What you will do
Here is a block of records. Copy every line in it that includes "эмитента".

Items listed in a dataset
● ● ● ● ● ● ●

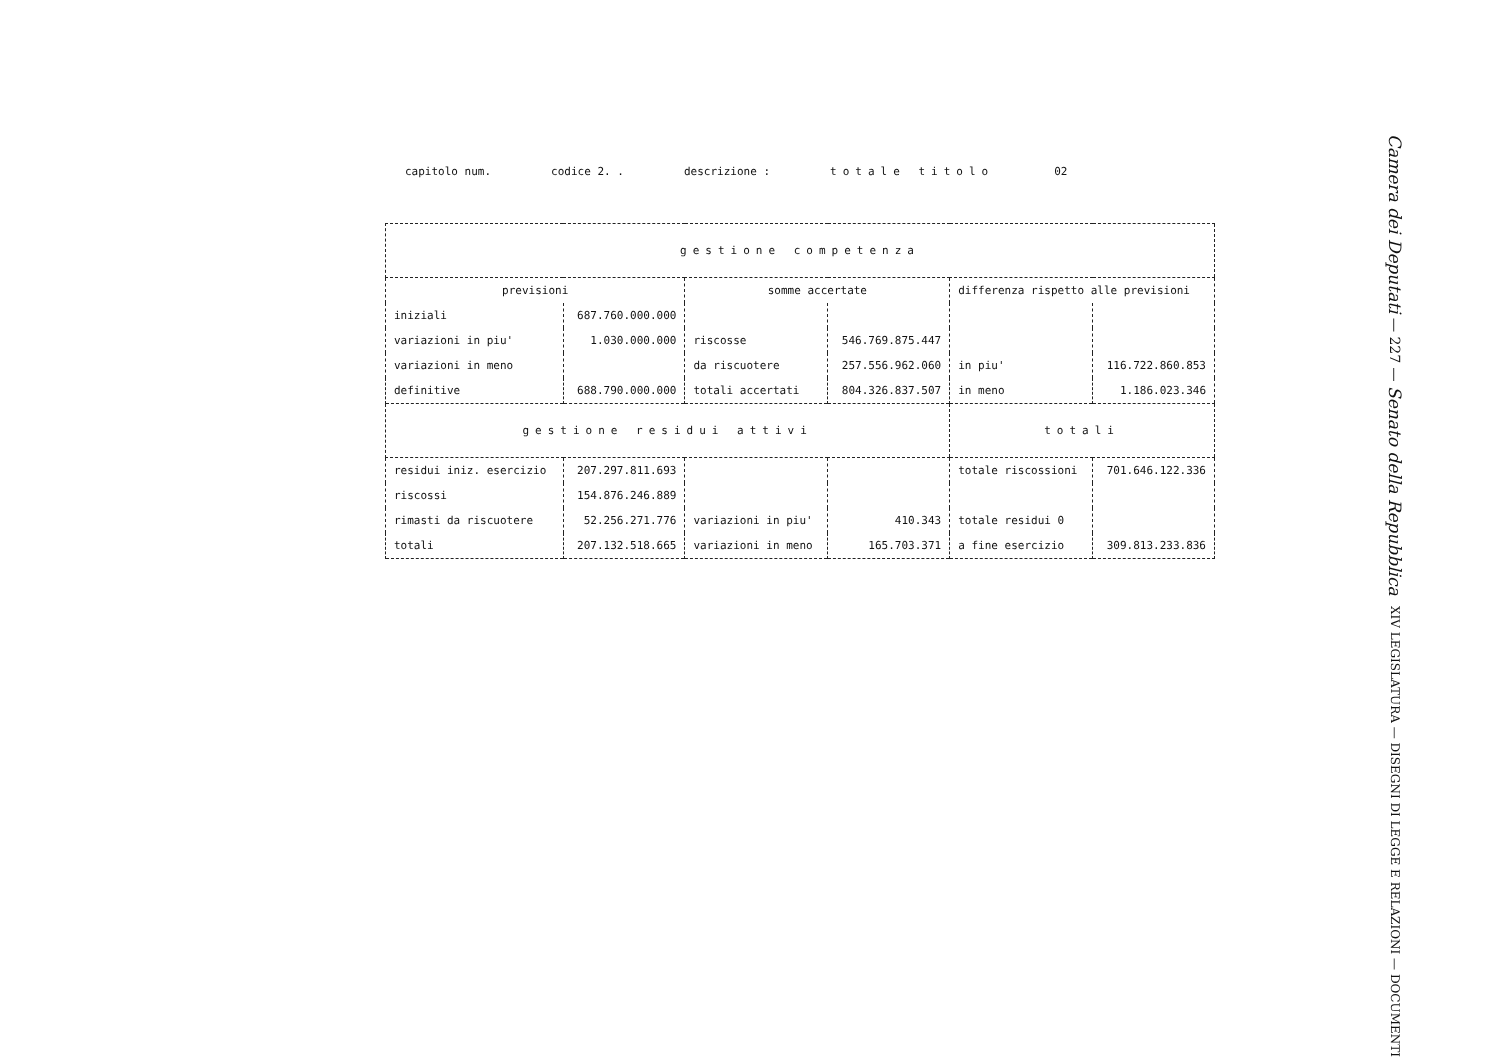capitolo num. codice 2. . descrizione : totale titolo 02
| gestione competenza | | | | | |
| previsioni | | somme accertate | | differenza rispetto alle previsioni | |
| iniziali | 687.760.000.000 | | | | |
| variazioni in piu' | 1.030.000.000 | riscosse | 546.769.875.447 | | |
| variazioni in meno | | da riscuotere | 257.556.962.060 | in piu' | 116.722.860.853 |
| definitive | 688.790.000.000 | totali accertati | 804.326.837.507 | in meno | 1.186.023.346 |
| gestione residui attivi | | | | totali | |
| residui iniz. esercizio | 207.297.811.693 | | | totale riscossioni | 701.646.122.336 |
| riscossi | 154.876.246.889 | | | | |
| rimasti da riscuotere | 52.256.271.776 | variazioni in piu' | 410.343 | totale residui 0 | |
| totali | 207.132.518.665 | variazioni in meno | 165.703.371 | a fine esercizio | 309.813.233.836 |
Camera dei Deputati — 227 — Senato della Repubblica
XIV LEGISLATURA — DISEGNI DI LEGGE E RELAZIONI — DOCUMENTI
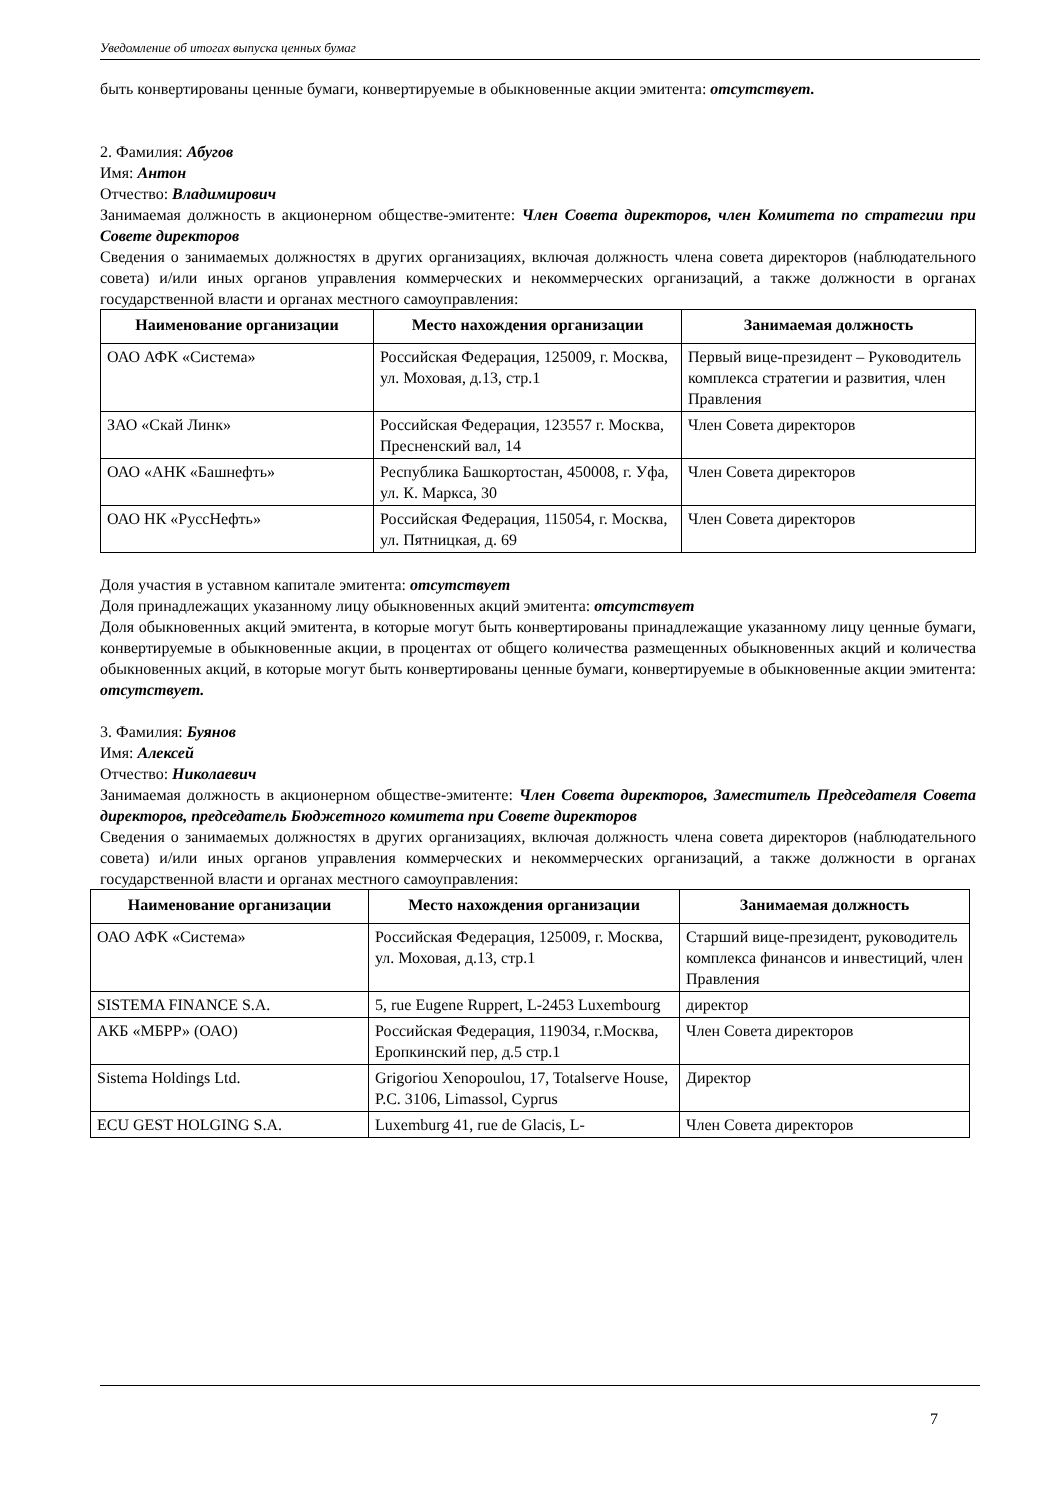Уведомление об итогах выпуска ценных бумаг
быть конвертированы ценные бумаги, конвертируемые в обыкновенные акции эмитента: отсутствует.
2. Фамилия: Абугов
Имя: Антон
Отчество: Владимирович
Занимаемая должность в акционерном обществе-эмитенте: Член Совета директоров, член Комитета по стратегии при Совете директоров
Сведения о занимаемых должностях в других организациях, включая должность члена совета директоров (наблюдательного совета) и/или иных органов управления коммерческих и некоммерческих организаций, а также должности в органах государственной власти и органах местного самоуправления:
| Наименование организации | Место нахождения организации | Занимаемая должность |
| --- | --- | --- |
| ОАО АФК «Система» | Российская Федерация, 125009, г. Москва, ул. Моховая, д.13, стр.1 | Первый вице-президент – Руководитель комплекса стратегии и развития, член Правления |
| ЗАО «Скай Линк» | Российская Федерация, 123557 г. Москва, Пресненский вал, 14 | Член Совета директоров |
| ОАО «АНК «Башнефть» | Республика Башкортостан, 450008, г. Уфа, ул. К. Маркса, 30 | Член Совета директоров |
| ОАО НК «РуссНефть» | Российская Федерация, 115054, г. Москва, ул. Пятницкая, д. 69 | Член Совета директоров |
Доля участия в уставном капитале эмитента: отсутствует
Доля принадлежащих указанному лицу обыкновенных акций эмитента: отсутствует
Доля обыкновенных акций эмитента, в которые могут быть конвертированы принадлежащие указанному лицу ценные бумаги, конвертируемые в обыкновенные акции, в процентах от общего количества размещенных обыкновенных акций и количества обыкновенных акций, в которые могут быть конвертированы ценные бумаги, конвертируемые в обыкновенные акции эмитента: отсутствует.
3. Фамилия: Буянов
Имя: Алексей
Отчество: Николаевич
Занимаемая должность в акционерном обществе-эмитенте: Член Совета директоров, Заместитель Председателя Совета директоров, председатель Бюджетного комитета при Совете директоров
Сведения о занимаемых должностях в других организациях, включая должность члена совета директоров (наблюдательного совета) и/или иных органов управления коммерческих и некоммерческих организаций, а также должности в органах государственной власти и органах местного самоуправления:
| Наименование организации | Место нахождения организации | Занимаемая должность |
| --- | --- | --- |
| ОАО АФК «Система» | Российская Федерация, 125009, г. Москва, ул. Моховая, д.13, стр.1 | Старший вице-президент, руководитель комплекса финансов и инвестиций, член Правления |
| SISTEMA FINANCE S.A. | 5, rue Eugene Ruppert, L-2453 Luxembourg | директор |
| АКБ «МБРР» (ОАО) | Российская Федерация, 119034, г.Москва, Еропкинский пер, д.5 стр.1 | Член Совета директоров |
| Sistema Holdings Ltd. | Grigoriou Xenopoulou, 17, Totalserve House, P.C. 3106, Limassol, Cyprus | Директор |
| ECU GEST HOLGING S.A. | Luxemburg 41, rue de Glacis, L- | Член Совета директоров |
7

● ● ● ● ● ● ●

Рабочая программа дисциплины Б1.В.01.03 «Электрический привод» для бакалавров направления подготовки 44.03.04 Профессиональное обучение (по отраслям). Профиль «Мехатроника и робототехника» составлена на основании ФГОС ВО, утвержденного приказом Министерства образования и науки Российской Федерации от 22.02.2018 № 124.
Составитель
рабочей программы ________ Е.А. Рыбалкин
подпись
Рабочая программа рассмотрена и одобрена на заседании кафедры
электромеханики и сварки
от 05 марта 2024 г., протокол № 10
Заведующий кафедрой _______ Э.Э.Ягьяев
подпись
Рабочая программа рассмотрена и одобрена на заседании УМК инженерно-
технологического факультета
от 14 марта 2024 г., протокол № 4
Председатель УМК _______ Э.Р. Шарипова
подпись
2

● ● ● ● ● ● ●

Your solution
быть конвертированы ценные бумаги, конвертируемые в обыкновенные акции эмитента: отсутствует.
Доля участия в уставном капитале эмитента: отсутствует
Доля принадлежащих указанному лицу обыкновенных акций эмитента: отсутствует
Доля обыкновенных акций эмитента, в которые могут быть конвертированы принадлежащие указанному лицу ценные бумаги, конвертируемые в обыкновенные акции, в процентах от общего количества размещенных обыкновенных акций и количества обыкновенных акций, в которые могут быть конвертированы ценные бумаги, конвертируемые в обыкновенные акции эмитента: отсутствует.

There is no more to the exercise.